STATED GOAL: Reproduce every line of the items below verbatim, changing nothing.
Begin ENTRIES PROVIDED
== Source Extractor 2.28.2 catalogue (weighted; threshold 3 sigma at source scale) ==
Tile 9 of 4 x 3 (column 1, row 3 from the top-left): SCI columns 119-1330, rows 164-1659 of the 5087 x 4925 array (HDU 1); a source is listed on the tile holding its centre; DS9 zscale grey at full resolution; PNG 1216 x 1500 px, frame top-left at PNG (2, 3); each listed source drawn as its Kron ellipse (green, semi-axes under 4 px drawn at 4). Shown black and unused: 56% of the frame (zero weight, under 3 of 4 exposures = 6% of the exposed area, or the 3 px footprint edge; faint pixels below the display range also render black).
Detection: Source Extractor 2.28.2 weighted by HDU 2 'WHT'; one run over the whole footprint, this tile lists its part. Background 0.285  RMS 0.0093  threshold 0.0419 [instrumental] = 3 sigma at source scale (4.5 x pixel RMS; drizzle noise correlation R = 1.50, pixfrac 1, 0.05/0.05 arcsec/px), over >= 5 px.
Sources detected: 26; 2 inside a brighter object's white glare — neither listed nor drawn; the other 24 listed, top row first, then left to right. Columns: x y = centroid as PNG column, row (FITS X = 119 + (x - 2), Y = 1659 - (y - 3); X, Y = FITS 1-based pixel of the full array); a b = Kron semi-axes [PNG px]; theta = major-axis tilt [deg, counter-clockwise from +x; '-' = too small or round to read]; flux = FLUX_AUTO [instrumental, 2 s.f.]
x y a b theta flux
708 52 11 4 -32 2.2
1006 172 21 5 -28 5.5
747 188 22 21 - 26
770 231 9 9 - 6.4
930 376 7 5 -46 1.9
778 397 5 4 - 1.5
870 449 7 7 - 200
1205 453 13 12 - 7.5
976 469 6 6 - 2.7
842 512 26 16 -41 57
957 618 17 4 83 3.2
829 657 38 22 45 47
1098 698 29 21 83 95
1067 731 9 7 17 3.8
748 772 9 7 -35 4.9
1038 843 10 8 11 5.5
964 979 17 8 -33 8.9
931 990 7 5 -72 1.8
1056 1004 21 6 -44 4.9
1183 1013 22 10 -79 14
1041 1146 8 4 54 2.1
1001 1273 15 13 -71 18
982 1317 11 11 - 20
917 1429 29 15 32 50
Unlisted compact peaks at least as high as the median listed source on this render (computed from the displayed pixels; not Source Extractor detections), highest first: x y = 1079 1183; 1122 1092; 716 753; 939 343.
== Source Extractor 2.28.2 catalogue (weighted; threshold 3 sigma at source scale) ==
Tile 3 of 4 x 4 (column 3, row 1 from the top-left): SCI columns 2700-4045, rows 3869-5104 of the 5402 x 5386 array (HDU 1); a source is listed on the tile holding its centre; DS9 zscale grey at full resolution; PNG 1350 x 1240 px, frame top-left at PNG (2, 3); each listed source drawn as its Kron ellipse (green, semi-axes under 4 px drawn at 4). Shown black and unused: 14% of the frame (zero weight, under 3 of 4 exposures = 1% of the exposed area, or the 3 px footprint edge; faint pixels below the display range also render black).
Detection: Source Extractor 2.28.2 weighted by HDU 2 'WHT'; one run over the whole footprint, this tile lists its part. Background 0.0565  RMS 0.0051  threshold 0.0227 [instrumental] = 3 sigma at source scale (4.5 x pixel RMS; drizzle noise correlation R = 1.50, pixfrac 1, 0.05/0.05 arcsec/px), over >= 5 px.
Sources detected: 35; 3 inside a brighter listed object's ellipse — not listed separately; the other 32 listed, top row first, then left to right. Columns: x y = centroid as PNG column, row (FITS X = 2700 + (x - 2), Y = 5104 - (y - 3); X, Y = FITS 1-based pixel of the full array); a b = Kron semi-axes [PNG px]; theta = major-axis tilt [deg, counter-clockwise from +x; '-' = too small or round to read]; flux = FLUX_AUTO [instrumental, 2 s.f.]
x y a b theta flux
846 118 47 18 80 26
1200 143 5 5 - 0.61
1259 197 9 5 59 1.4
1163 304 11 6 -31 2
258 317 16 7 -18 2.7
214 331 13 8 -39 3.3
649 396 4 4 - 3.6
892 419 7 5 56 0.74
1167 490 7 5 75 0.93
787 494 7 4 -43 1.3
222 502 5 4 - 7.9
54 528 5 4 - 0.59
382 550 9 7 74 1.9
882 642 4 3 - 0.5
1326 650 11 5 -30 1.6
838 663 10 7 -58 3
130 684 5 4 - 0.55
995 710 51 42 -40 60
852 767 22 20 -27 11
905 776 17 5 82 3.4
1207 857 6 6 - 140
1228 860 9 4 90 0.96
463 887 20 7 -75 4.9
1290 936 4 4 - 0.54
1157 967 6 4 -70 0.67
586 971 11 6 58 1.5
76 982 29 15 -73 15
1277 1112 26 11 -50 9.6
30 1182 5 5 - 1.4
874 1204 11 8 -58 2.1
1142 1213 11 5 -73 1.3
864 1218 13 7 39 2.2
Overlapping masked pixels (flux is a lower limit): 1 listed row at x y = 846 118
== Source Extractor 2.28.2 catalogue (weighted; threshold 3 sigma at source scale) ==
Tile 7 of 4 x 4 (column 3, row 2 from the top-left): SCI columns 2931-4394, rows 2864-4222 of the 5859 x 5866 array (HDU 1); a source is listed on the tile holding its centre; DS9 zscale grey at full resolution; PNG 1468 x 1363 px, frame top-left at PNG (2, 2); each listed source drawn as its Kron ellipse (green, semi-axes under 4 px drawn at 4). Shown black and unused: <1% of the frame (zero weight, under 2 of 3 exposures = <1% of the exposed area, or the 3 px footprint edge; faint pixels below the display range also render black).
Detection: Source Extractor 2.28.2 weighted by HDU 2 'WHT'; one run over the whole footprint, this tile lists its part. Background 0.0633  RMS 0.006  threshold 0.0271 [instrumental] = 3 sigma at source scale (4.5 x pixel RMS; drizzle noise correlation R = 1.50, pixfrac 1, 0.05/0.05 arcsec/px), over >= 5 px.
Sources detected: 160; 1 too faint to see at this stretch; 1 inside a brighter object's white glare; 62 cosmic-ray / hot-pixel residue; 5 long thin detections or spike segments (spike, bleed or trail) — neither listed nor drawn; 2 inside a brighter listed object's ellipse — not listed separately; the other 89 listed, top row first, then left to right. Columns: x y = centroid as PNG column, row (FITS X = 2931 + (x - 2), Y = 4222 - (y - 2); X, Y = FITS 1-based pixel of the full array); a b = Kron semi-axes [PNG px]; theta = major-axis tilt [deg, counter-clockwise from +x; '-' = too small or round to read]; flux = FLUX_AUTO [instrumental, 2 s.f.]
End ENTRIES PROVIDED
FULL ANSWER:
== Source Extractor 2.28.2 catalogue (weighted; threshold 3 sigma at source scale) ==
Tile 9 of 4 x 3 (column 1, row 3 from the top-left): SCI columns 119-1330, rows 164-1659 of the 5087 x 4925 array (HDU 1); a source is listed on the tile holding its centre; DS9 zscale grey at full resolution; PNG 1216 x 1500 px, frame top-left at PNG (2, 3); each listed source drawn as its Kron ellipse (green, semi-axes under 4 px drawn at 4). Shown black and unused: 56% of the frame (zero weight, under 3 of 4 exposures = 6% of the exposed area, or the 3 px footprint edge; faint pixels below the display range also render black).
Detection: Source Extractor 2.28.2 weighted by HDU 2 'WHT'; one run over the whole footprint, this tile lists its part. Background 0.285  RMS 0.0093  threshold 0.0419 [instrumental] = 3 sigma at source scale (4.5 x pixel RMS; drizzle noise correlation R = 1.50, pixfrac 1, 0.05/0.05 arcsec/px), over >= 5 px.
Sources detected: 26; 2 inside a brighter object's white glare — neither listed nor drawn; the other 24 listed, top row first, then left to right. Columns: x y = centroid as PNG column, row (FITS X = 119 + (x - 2), Y = 1659 - (y - 3); X, Y = FITS 1-based pixel of the full array); a b = Kron semi-axes [PNG px]; theta = major-axis tilt [deg, counter-clockwise from +x; '-' = too small or round to read]; flux = FLUX_AUTO [instrumental, 2 s.f.]
x y a b theta flux
708 52 11 4 -32 2.2
1006 172 21 5 -28 5.5
747 188 22 21 - 26
770 231 9 9 - 6.4
930 376 7 5 -46 1.9
778 397 5 4 - 1.5
870 449 7 7 - 200
1205 453 13 12 - 7.5
976 469 6 6 - 2.7
842 512 26 16 -41 57
957 618 17 4 83 3.2
829 657 38 22 45 47
1098 698 29 21 83 95
1067 731 9 7 17 3.8
748 772 9 7 -35 4.9
1038 843 10 8 11 5.5
964 979 17 8 -33 8.9
931 990 7 5 -72 1.8
1056 1004 21 6 -44 4.9
1183 1013 22 10 -79 14
1041 1146 8 4 54 2.1
1001 1273 15 13 -71 18
982 1317 11 11 - 20
917 1429 29 15 32 50
Unlisted compact peaks at least as high as the median listed source on this render (computed from the displayed pixels; not Source Extractor detections), highest first: x y = 1079 1183; 1122 1092; 716 753; 939 343.
== Source Extractor 2.28.2 catalogue (weighted; threshold 3 sigma at source scale) ==
Tile 3 of 4 x 4 (column 3, row 1 from the top-left): SCI columns 2700-4045, rows 3869-5104 of the 5402 x 5386 array (HDU 1); a source is listed on the tile holding its centre; DS9 zscale grey at full resolution; PNG 1350 x 1240 px, frame top-left at PNG (2, 3); each listed source drawn as its Kron ellipse (green, semi-axes under 4 px drawn at 4). Shown black and unused: 14% of the frame (zero weight, under 3 of 4 exposures = 1% of the exposed area, or the 3 px footprint edge; faint pixels below the display range also render black).
Detection: Source Extractor 2.28.2 weighted by HDU 2 'WHT'; one run over the whole footprint, this tile lists its part. Background 0.0565  RMS 0.0051  threshold 0.0227 [instrumental] = 3 sigma at source scale (4.5 x pixel RMS; drizzle noise correlation R = 1.50, pixfrac 1, 0.05/0.05 arcsec/px), over >= 5 px.
Sources detected: 35; 3 inside a brighter listed object's ellipse — not listed separately; the other 32 listed, top row first, then left to right. Columns: x y = centroid as PNG column, row (FITS X = 2700 + (x - 2), Y = 5104 - (y - 3); X, Y = FITS 1-based pixel of the full array); a b = Kron semi-axes [PNG px]; theta = major-axis tilt [deg, counter-clockwise from +x; '-' = too small or round to read]; flux = FLUX_AUTO [instrumental, 2 s.f.]
x y a b theta flux
846 118 47 18 80 26
1200 143 5 5 - 0.61
1259 197 9 5 59 1.4
1163 304 11 6 -31 2
258 317 16 7 -18 2.7
214 331 13 8 -39 3.3
649 396 4 4 - 3.6
892 419 7 5 56 0.74
1167 490 7 5 75 0.93
787 494 7 4 -43 1.3
222 502 5 4 - 7.9
54 528 5 4 - 0.59
382 550 9 7 74 1.9
882 642 4 3 - 0.5
1326 650 11 5 -30 1.6
838 663 10 7 -58 3
130 684 5 4 - 0.55
995 710 51 42 -40 60
852 767 22 20 -27 11
905 776 17 5 82 3.4
1207 857 6 6 - 140
1228 860 9 4 90 0.96
463 887 20 7 -75 4.9
1290 936 4 4 - 0.54
1157 967 6 4 -70 0.67
586 971 11 6 58 1.5
76 982 29 15 -73 15
1277 1112 26 11 -50 9.6
30 1182 5 5 - 1.4
874 1204 11 8 -58 2.1
1142 1213 11 5 -73 1.3
864 1218 13 7 39 2.2
Overlapping masked pixels (flux is a lower limit): 1 listed row at x y = 846 118
== Source Extractor 2.28.2 catalogue (weighted; threshold 3 sigma at source scale) ==
Tile 7 of 4 x 4 (column 3, row 2 from the top-left): SCI columns 2931-4394, rows 2864-4222 of the 5859 x 5866 array (HDU 1); a source is listed on the tile holding its centre; DS9 zscale grey at full resolution; PNG 1468 x 1363 px, frame top-left at PNG (2, 2); each listed source drawn as its Kron ellipse (green, semi-axes under 4 px drawn at 4). Shown black and unused: <1% of the frame (zero weight, under 2 of 3 exposures = <1% of the exposed area, or the 3 px footprint edge; faint pixels below the display range also render black).
Detection: Source Extractor 2.28.2 weighted by HDU 2 'WHT'; one run over the whole footprint, this tile lists its part. Background 0.0633  RMS 0.006  threshold 0.0271 [instrumental] = 3 sigma at source scale (4.5 x pixel RMS; drizzle noise correlation R = 1.50, pixfrac 1, 0.05/0.05 arcsec/px), over >= 5 px.
Sources detected: 160; 1 too faint to see at this stretch; 1 inside a brighter object's white glare; 62 cosmic-ray / hot-pixel residue; 5 long thin detections or spike segments (spike, bleed or trail) — neither listed nor drawn; 2 inside a brighter listed object's ellipse — not listed separately; the other 89 listed, top row first, then left to right. Columns: x y = centroid as PNG column, row (FITS X = 2931 + (x - 2), Y = 4222 - (y - 2); X, Y = FITS 1-based pixel of the full array); a b = Kron semi-axes [PNG px]; theta = major-axis tilt [deg, counter-clockwise from +x; '-' = too small or round to read]; flux = FLUX_AUTO [instrumental, 2 s.f.]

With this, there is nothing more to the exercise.